• **EXERCISE PROMPT**: Every line below between the one holding "rear loader garbage" and the one holding "ORACIÓN PALABRA SACRAMENTOS", inclusive, should be copied exactly, and no other line.

Stored records:
▶

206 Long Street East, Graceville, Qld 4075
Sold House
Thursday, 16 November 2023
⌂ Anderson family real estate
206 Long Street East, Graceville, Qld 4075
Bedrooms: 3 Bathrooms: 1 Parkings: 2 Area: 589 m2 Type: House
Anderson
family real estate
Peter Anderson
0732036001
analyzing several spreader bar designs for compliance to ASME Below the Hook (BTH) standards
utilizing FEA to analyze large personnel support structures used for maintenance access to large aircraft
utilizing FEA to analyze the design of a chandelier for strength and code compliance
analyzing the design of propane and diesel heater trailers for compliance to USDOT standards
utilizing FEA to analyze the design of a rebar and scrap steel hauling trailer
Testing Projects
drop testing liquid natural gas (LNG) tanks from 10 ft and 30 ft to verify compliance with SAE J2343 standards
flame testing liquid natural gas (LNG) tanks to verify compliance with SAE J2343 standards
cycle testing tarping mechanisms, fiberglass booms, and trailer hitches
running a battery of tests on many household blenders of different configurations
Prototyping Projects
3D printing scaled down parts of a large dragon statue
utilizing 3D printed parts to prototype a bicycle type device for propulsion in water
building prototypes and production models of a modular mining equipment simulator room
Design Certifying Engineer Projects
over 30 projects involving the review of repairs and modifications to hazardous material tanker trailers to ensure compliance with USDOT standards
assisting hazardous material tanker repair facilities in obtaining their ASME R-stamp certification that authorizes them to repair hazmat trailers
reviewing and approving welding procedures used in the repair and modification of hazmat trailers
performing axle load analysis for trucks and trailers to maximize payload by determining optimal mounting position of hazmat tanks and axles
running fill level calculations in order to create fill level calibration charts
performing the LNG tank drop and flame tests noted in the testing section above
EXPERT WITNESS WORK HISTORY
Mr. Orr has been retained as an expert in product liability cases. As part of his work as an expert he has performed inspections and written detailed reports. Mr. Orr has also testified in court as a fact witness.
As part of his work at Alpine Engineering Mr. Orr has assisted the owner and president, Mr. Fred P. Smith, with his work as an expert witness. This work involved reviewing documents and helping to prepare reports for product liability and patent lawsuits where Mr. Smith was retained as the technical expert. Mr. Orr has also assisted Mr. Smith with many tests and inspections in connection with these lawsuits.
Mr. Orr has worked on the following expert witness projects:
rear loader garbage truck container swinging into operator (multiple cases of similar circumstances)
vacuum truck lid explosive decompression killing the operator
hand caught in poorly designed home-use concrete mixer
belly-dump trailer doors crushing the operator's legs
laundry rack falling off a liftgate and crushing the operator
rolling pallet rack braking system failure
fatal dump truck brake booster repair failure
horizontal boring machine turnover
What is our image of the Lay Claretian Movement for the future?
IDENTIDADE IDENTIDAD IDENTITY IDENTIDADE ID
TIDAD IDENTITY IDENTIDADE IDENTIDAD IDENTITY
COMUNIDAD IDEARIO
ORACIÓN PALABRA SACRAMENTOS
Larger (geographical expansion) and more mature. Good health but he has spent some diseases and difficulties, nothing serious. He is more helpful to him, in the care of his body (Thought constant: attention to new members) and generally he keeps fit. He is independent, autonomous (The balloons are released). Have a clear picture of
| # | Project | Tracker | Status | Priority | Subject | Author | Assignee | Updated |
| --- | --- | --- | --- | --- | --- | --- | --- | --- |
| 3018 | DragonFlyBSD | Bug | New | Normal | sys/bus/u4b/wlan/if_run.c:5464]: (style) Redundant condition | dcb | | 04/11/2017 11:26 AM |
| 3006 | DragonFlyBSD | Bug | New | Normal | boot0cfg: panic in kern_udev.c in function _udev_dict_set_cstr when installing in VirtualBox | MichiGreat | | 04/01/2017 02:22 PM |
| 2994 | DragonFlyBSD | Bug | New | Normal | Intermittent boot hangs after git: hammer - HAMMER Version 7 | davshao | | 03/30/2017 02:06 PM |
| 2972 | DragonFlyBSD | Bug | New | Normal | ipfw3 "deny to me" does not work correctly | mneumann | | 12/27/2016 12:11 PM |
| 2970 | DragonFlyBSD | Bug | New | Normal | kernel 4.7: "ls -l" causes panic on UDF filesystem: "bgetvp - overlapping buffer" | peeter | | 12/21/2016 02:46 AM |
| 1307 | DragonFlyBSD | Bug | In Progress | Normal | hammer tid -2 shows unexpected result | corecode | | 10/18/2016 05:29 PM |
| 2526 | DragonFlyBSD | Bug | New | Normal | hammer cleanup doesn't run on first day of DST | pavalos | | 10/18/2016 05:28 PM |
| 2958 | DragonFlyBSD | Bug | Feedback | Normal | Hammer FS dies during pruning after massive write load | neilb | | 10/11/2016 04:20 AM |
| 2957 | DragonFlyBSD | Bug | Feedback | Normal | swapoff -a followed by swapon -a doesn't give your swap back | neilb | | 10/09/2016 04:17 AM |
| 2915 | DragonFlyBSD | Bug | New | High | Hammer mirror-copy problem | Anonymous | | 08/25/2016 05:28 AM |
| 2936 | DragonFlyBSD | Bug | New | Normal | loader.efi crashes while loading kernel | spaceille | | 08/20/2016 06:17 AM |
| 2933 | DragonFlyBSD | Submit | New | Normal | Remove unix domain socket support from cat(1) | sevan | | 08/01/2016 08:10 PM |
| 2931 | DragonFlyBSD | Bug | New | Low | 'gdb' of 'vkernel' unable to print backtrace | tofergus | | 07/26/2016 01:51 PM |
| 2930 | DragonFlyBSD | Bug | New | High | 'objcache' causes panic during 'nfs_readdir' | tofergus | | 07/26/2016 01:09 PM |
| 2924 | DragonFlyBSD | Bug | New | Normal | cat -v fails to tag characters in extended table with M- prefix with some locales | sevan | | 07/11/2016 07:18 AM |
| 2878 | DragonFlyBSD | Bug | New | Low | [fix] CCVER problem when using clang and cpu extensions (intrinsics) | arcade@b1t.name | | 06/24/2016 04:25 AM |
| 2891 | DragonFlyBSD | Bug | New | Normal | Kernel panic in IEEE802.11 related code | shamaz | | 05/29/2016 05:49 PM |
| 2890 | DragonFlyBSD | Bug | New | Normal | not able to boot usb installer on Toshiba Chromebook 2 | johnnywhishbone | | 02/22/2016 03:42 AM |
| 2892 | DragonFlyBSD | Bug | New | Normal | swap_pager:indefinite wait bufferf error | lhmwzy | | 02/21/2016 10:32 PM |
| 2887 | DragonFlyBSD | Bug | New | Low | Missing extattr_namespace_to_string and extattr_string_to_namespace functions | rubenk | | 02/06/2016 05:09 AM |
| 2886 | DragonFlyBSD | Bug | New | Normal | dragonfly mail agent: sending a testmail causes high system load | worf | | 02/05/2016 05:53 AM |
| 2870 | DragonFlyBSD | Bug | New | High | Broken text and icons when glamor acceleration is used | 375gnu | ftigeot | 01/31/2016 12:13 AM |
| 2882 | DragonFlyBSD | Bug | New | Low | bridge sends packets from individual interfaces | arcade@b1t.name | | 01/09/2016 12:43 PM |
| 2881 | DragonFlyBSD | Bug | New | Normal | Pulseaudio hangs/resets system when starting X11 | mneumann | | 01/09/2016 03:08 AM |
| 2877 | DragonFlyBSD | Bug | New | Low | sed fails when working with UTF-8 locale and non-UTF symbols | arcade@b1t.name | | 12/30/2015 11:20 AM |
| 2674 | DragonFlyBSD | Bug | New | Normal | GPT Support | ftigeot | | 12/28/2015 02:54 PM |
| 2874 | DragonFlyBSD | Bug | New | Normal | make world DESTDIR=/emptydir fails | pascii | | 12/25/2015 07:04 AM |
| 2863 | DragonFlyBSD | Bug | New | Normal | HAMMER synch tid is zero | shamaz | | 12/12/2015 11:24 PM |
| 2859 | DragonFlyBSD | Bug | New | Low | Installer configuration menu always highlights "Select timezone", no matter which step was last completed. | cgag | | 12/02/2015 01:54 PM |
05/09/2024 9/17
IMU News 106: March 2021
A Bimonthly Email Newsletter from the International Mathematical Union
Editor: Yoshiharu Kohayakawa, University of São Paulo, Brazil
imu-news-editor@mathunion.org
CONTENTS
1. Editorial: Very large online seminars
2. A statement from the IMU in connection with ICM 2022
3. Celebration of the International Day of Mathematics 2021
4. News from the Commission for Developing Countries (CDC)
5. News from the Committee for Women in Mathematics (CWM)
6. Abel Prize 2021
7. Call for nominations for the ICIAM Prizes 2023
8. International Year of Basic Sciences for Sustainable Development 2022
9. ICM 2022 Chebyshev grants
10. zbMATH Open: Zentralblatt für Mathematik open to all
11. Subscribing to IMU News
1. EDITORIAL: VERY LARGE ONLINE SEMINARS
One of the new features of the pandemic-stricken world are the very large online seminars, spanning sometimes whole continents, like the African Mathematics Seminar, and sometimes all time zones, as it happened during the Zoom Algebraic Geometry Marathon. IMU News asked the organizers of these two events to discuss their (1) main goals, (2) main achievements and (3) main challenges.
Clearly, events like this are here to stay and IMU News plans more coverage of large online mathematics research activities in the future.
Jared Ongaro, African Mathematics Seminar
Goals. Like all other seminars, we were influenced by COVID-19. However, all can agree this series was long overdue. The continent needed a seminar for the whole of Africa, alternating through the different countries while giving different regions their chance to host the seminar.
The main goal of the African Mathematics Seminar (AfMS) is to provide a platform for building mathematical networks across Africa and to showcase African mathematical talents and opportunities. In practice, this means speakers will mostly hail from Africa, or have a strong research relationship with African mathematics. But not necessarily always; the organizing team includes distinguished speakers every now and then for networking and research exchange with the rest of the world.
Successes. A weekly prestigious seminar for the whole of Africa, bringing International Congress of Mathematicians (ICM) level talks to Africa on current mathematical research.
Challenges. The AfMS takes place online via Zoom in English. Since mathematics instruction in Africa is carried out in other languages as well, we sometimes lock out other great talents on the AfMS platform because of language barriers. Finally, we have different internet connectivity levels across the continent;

◀

• **RESPONSE AREA**:
rear loader garbage truck container swinging into operator (multiple cases of similar circumstances)
vacuum truck lid explosive decompression killing the operator
hand caught in poorly designed home-use concrete mixer
belly-dump trailer doors crushing the operator's legs
laundry rack falling off a liftgate and crushing the operator
rolling pallet rack braking system failure
fatal dump truck brake booster repair failure
horizontal boring machine turnover
What is our image of the Lay Claretian Movement for the future?
IDENTIDADE IDENTIDAD IDENTITY IDENTIDADE ID
TIDAD IDENTITY IDENTIDADE IDENTIDAD IDENTITY
COMUNIDAD IDEARIO
ORACIÓN PALABRA SACRAMENTOS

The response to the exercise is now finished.